- **What you have to do**: Please quote the listing lines between the line holding "This is video" and the line holding "This directory contains", inclusive, reproducing them word for word.

- **Records**:
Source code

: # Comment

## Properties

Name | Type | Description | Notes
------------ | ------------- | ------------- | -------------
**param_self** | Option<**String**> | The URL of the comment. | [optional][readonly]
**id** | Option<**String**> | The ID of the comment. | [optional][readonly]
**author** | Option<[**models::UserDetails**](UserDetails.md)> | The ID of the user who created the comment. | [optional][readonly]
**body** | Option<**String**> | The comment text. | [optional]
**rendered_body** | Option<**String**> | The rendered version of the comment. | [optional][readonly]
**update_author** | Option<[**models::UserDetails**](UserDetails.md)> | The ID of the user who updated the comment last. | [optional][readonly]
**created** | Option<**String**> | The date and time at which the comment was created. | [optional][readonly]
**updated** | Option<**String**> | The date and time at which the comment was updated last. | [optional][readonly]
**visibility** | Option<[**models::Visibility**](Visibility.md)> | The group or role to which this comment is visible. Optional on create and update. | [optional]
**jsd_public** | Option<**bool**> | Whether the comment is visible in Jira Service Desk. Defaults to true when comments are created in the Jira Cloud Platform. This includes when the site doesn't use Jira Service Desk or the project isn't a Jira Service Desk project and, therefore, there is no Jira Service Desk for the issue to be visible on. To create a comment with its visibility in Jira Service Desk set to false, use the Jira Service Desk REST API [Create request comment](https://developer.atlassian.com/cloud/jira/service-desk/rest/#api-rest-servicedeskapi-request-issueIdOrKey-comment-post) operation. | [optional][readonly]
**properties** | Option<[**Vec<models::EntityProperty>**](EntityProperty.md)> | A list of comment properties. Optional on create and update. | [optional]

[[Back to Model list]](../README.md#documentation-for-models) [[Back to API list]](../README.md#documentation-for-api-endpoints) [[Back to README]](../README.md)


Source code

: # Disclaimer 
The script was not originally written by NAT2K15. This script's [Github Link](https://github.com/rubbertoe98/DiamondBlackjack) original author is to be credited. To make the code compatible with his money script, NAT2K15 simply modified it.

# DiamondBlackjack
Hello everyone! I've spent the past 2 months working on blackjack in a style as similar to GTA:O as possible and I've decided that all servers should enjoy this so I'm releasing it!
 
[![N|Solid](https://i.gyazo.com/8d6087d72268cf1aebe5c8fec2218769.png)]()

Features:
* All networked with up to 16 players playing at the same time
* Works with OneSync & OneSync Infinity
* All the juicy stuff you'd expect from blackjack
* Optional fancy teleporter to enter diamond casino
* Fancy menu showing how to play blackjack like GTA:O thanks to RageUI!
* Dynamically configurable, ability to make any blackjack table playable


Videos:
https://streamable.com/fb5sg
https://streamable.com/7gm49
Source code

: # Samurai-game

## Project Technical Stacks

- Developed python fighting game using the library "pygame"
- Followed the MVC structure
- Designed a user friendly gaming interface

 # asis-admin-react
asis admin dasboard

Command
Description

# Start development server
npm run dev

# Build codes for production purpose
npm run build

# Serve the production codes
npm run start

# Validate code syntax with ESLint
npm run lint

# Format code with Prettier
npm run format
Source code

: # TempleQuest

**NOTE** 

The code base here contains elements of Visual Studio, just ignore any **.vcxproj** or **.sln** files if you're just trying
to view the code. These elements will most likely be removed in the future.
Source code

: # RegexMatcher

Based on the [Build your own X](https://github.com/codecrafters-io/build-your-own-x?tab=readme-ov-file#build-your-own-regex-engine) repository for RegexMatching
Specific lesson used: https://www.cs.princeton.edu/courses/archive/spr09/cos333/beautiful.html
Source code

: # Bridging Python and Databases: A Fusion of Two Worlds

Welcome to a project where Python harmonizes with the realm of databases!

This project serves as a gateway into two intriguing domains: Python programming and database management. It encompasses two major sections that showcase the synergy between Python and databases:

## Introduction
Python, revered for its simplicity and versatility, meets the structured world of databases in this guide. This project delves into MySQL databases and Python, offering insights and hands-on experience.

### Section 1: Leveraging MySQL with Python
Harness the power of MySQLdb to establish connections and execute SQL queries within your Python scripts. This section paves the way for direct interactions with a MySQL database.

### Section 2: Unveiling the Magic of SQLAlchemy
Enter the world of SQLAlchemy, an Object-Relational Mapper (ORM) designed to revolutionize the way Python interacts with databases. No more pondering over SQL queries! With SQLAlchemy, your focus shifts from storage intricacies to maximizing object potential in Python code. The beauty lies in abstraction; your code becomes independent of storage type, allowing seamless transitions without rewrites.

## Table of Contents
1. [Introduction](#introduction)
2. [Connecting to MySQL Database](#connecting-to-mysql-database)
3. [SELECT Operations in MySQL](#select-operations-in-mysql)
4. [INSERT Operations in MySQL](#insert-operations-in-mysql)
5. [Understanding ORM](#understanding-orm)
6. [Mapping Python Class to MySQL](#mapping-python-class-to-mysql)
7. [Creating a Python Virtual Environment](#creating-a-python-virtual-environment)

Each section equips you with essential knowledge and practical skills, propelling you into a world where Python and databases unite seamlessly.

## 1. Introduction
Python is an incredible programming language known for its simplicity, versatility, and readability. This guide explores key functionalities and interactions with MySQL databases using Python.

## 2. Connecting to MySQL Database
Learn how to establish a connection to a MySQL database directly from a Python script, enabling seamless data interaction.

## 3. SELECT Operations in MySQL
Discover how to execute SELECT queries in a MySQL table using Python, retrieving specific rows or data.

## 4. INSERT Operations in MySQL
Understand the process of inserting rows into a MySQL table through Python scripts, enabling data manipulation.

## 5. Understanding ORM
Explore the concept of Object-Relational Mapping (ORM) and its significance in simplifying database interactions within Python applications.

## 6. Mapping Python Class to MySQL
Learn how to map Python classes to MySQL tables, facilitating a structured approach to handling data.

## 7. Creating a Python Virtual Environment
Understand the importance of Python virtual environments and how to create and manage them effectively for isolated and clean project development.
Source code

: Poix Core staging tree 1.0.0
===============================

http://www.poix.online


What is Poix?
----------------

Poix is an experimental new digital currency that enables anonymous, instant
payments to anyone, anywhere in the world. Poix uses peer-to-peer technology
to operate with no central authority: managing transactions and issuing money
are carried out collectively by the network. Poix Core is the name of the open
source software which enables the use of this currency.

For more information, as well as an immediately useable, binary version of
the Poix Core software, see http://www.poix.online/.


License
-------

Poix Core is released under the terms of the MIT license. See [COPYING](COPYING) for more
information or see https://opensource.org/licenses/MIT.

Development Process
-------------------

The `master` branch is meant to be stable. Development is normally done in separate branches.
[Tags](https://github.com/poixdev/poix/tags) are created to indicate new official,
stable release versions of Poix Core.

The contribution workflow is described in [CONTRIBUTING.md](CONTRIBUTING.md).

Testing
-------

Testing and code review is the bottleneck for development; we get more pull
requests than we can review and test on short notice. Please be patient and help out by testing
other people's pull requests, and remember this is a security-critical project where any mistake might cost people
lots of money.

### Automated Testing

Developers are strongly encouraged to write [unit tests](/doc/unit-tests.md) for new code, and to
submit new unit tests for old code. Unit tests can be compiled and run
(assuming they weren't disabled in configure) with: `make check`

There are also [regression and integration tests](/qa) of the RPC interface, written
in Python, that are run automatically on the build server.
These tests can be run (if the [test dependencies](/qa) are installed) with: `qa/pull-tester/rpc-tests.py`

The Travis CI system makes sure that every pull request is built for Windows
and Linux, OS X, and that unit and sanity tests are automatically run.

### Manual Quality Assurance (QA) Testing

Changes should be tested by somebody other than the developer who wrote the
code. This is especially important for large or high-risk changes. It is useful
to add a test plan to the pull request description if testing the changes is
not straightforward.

* * *

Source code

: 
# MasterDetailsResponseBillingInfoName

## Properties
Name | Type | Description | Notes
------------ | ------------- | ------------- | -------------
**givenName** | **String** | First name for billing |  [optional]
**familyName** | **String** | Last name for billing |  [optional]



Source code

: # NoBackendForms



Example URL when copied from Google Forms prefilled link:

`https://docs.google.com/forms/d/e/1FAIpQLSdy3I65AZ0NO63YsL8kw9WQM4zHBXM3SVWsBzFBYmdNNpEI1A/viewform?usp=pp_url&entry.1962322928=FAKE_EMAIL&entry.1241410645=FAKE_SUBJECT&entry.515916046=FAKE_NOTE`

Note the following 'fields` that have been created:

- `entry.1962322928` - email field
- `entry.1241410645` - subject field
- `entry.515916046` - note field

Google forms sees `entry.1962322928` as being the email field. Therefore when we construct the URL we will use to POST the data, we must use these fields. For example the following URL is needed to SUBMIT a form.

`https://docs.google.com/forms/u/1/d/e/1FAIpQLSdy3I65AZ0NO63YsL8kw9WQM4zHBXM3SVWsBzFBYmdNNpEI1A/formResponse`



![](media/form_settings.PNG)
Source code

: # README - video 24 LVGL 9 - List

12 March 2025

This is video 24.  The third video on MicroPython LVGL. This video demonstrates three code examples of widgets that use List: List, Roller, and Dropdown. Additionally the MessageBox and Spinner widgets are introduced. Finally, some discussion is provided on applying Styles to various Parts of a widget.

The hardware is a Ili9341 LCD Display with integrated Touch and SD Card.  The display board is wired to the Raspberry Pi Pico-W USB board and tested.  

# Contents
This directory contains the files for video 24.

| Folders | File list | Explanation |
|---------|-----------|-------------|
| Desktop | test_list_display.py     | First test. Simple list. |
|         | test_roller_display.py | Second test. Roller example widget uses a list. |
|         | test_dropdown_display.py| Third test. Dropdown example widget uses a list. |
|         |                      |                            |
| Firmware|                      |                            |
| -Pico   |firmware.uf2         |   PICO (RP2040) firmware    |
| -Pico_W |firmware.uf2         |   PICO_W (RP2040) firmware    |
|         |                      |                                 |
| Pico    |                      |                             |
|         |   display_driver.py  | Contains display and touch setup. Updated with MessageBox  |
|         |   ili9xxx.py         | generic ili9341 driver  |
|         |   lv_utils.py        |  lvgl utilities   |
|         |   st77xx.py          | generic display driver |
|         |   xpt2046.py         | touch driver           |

--

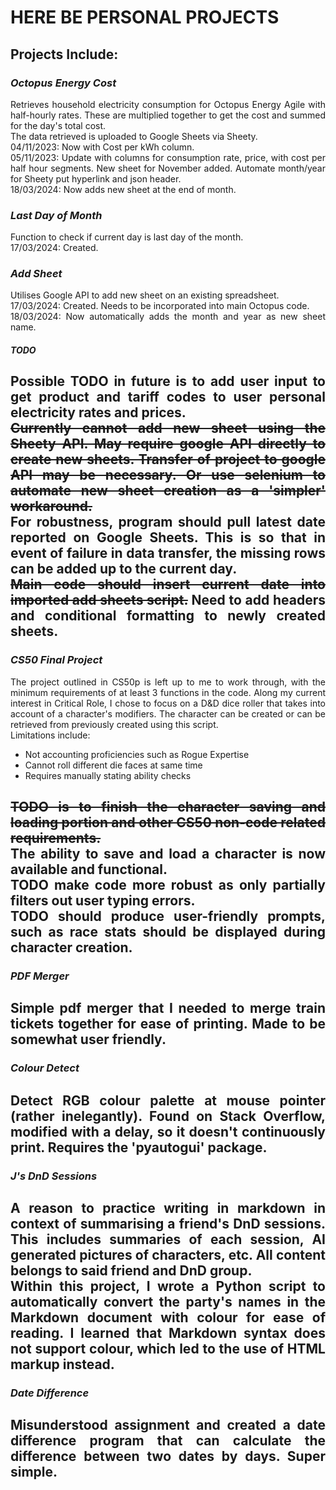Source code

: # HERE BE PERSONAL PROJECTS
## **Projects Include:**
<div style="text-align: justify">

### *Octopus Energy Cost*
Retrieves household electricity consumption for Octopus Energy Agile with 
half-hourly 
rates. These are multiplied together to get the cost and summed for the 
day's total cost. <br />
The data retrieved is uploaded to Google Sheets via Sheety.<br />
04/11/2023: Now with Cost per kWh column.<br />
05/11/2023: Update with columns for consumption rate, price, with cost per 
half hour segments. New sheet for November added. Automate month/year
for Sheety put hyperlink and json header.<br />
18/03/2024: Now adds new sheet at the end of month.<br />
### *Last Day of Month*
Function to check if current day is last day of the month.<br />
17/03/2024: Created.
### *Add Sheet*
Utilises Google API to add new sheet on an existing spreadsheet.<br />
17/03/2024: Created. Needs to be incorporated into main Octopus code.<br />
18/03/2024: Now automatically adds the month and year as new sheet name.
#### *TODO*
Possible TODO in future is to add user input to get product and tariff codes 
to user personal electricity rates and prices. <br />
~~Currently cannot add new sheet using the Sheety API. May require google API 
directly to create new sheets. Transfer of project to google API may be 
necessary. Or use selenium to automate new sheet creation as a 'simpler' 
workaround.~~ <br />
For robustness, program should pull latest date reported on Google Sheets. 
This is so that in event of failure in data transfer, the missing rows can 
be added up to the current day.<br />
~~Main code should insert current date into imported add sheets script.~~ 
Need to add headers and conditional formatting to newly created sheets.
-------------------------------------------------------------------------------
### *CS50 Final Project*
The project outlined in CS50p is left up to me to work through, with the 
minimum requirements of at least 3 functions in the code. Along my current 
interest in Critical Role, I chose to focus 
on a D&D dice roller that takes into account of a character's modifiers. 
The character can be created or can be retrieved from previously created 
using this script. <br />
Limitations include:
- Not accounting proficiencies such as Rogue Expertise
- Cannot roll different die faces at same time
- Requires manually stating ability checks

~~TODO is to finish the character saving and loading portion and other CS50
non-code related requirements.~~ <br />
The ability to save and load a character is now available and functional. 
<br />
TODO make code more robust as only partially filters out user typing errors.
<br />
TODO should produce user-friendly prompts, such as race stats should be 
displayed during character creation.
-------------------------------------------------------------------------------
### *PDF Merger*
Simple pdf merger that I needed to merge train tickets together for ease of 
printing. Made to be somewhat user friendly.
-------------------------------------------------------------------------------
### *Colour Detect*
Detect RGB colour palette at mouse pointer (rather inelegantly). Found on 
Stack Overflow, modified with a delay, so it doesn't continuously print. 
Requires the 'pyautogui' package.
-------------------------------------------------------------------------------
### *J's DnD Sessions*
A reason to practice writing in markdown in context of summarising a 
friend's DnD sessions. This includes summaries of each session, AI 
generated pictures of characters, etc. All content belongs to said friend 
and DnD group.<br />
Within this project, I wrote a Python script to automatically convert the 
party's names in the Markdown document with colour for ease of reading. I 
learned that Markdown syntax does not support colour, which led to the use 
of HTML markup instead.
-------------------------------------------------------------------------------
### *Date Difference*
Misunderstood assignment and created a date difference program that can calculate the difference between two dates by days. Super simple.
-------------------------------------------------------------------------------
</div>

- **Reply**:
This is video 24.  The third video on MicroPython LVGL. This video demonstrates three code examples of widgets that use List: List, Roller, and Dropdown. Additionally the MessageBox and Spinner widgets are introduced. Finally, some discussion is provided on applying Styles to various Parts of a widget.

The hardware is a Ili9341 LCD Display with integrated Touch and SD Card.  The display board is wired to the Raspberry Pi Pico-W USB board and tested.  

# Contents
This directory contains the files for video 24.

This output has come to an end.